You and the wife and children of the other man are the victims in this- not your wife.

norafukingbatty · 12/08/2018 21:29

Yes, I know.

Although I'm sure the om's wife knows nothing and he's fed mine lies to get her into bed as shes in a vunerable/lonely place being away from home.

My wife seems to believe he's going to leave her and his kids etc....

OP posts:
BlueUggs · 12/08/2018 21:33

You seem hell bent on blaming him. Is your wife an automaton?! Does she not have control over herself?! You need to place the blame for her TWO AFFAIRS directly at her feet....as they are walking out!!!

buckingfrolicks · 12/08/2018 21:35

" in the last year or so it's gotten a bit stale." Hmmm. Elaborate? For who? You are 14 years older than her. I think she's got very dissatisfied with your marriage and wants out. I think your marriage is done.

Ps. Does she feel the same as you about her parents? Why go on about them in your post?

Newerversion · 12/08/2018 21:37

If your wife believes that then it says a lot about her. Your wife is as complicit as him in all this.

NynaeveSedai · 12/08/2018 21:44

Your wife isn't an innocent dupe here. She has chosen, twice that you know of, to seek a relationship elsewhere. She's now planning on leaving you. Wake up and smell the coffee (sorry)

MattBerrysHair · 12/08/2018 21:45

Being away from home doesn't make you a vulnerable victim, prone to having affairs to deal with loneliness UNLESS you are the sort of person who feels OK about cheating on their partner and disrespecting their commitments in the first place. Stop infantilising her.

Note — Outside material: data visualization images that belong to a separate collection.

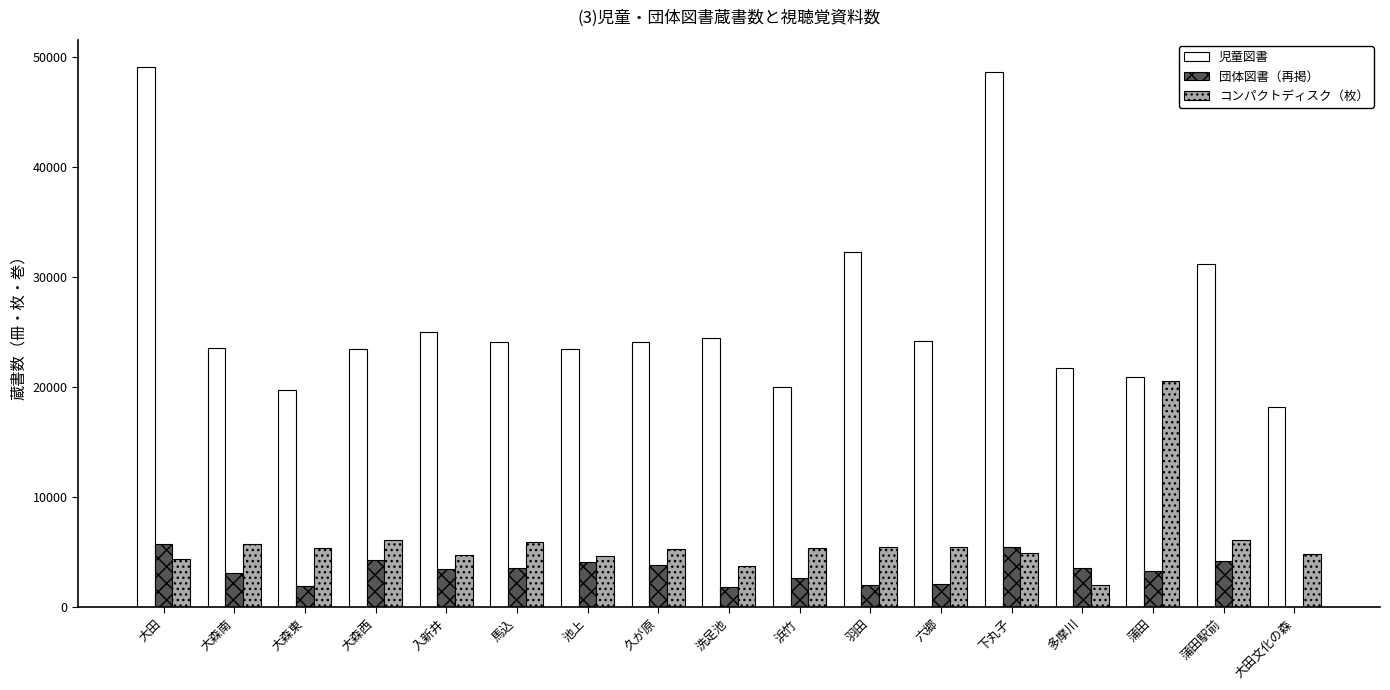

Is it true that 児童図書 equals 48647 at 下丸子?

True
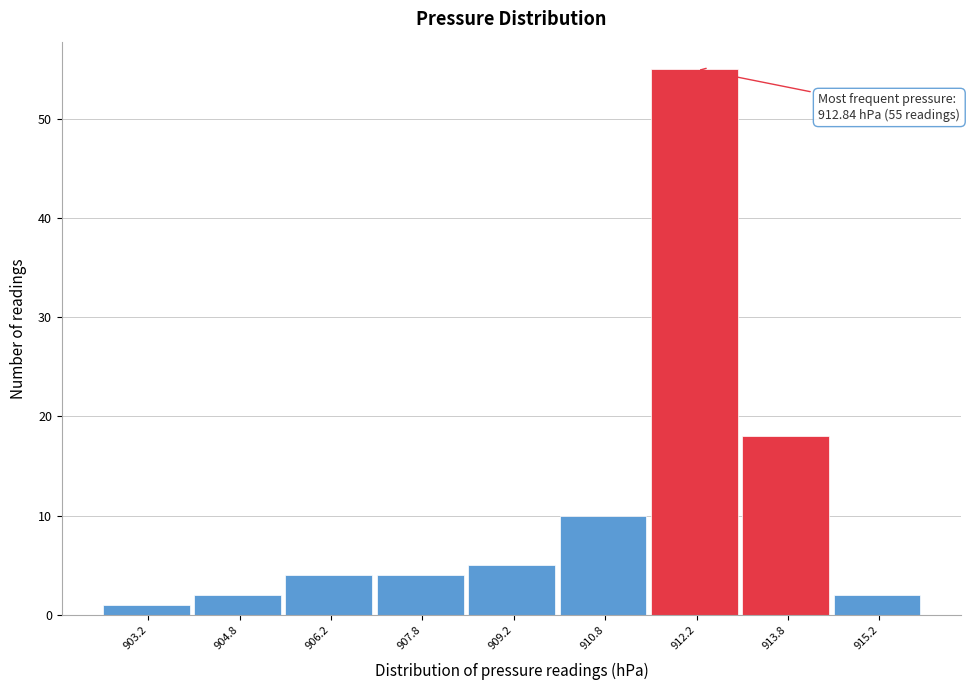

Over which range of the x-axis is the bar tallest?

911.5 to 913.0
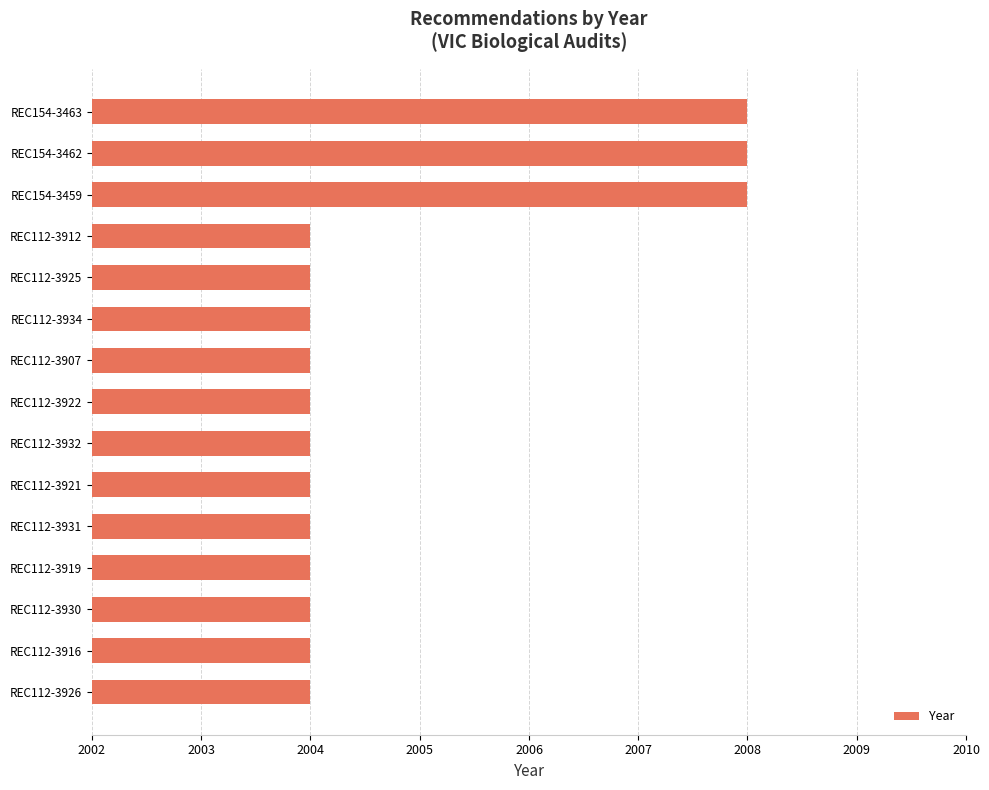

The chart shows a value of 3445 at REC154-3463. True or false?

False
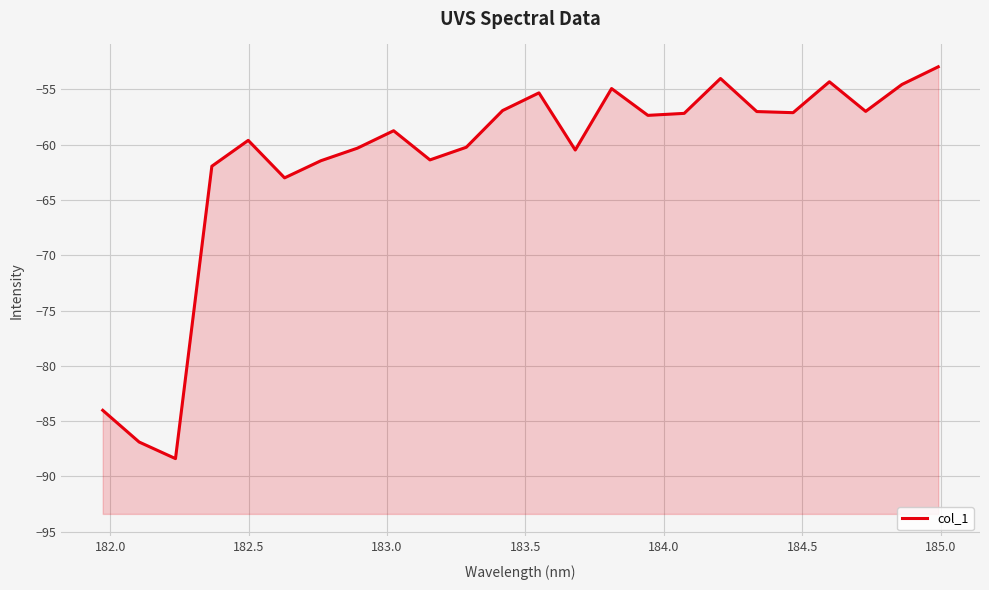

How many values exceed -57?

8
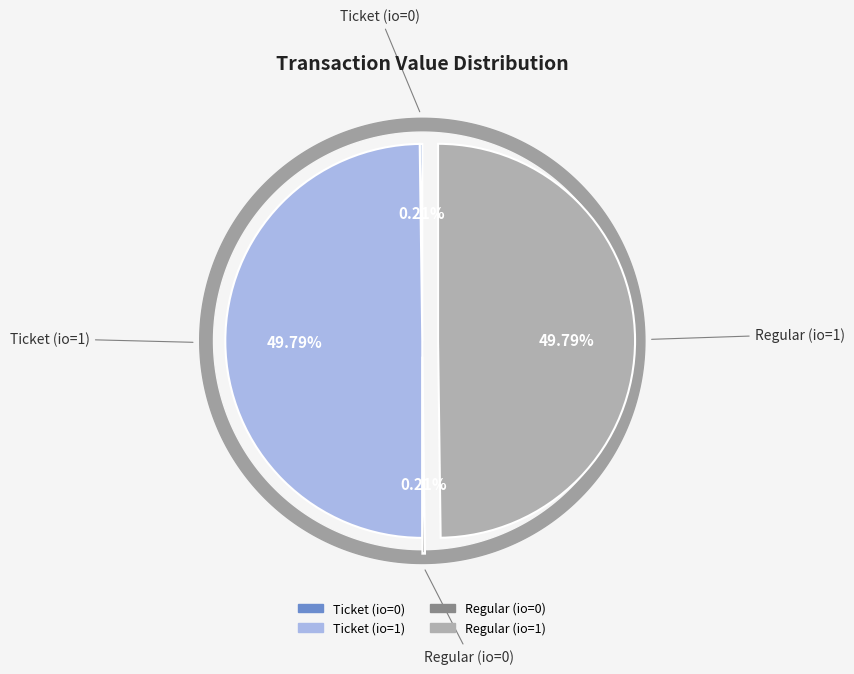

True or false: Regular (io=0) accounts for 0% of the total.

True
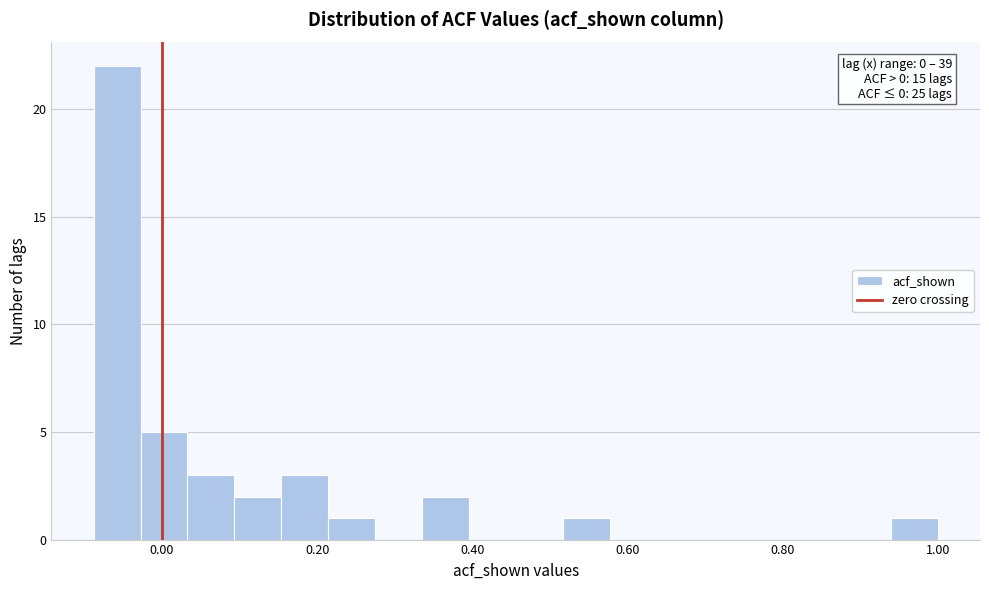

Around what value on the x-axis is the tallest bar? Give the approximate position of its centre, as read against the axis.

-0.06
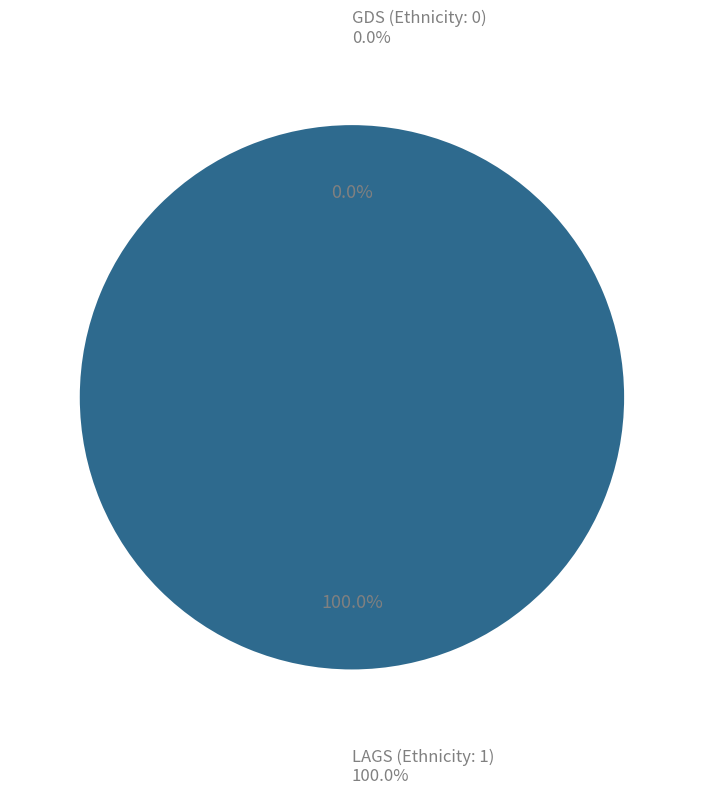

To the nearest percent, what is the difference between the 1 and 2 slice percentages?

100%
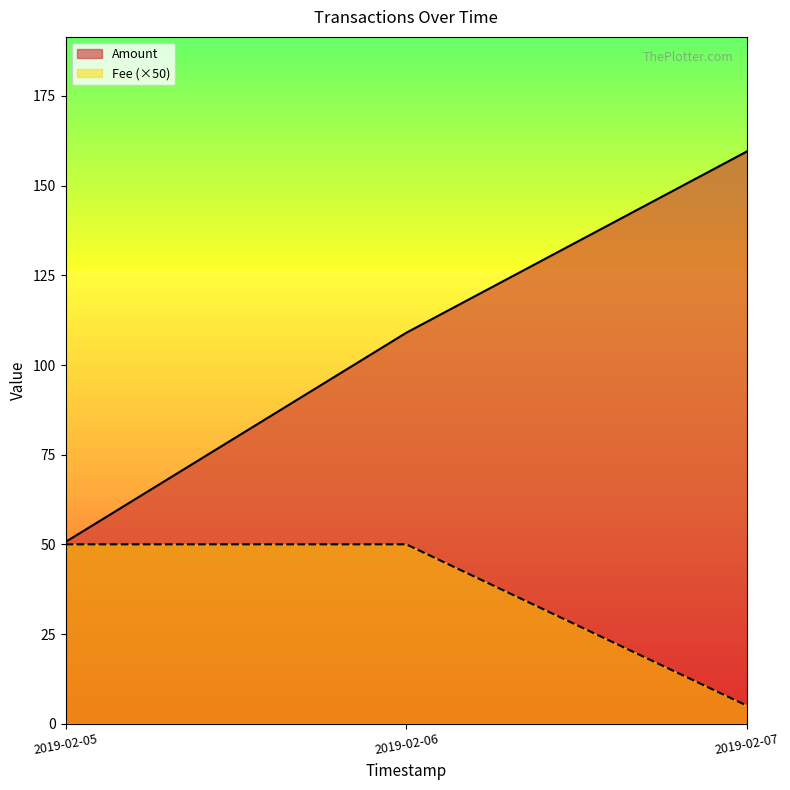

Reading right to left, what are all the values shown in this chart?

Amount: 159.6	109.0	50.7
Fee: 5.0	50.0	50.0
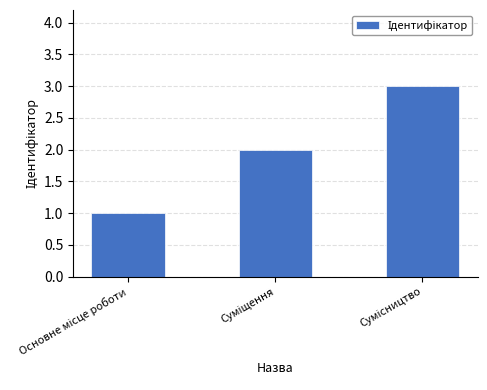

What is the sum of all values?

6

selfishcrab · 12/08/2018 21:46

Your wife chooses to work away.
She chooses to shag around.
She chooses to have no respect for you.
She's not a victim she is making these choices of her own free will.
If you choose to make excuses for her behaiour then you choose to never be able to have a healthy, loving or trustworthy life, she wont change she doesn't need to!

norafukingbatty · 12/08/2018 21:46

you're all telling me I'm a twat for trying to save my marriage. my wifes as much to blame as him etc...
should she believe om is going to leave his wife and kids?
does no one think he's feeding her bullshit while shes in a bad place to fuck with her head?
I am hurting here. I can't just turn off

OP posts:
NynaeveSedai · 12/08/2018 21:52

You're not a twat but you can't save a marriage to someone who doesn't want to save it.
He might be feeding her a line but so what? She's choosing to swallow it.
She's been looking for something/someone else for a while it seems. I think it's time you accept that.

Newerversion · 12/08/2018 21:54

He may well be feeding her bullshit, in all likelihood he is if he hasn’t come clean with his wife and ended his marriage. However, your wife is a grown up and is choosing to be a part of something where there are victims- if she becomes one then it is because she chose to.

Newerversion · 12/08/2018 22:01

You are not a twat either, you are a decent man who deserves better.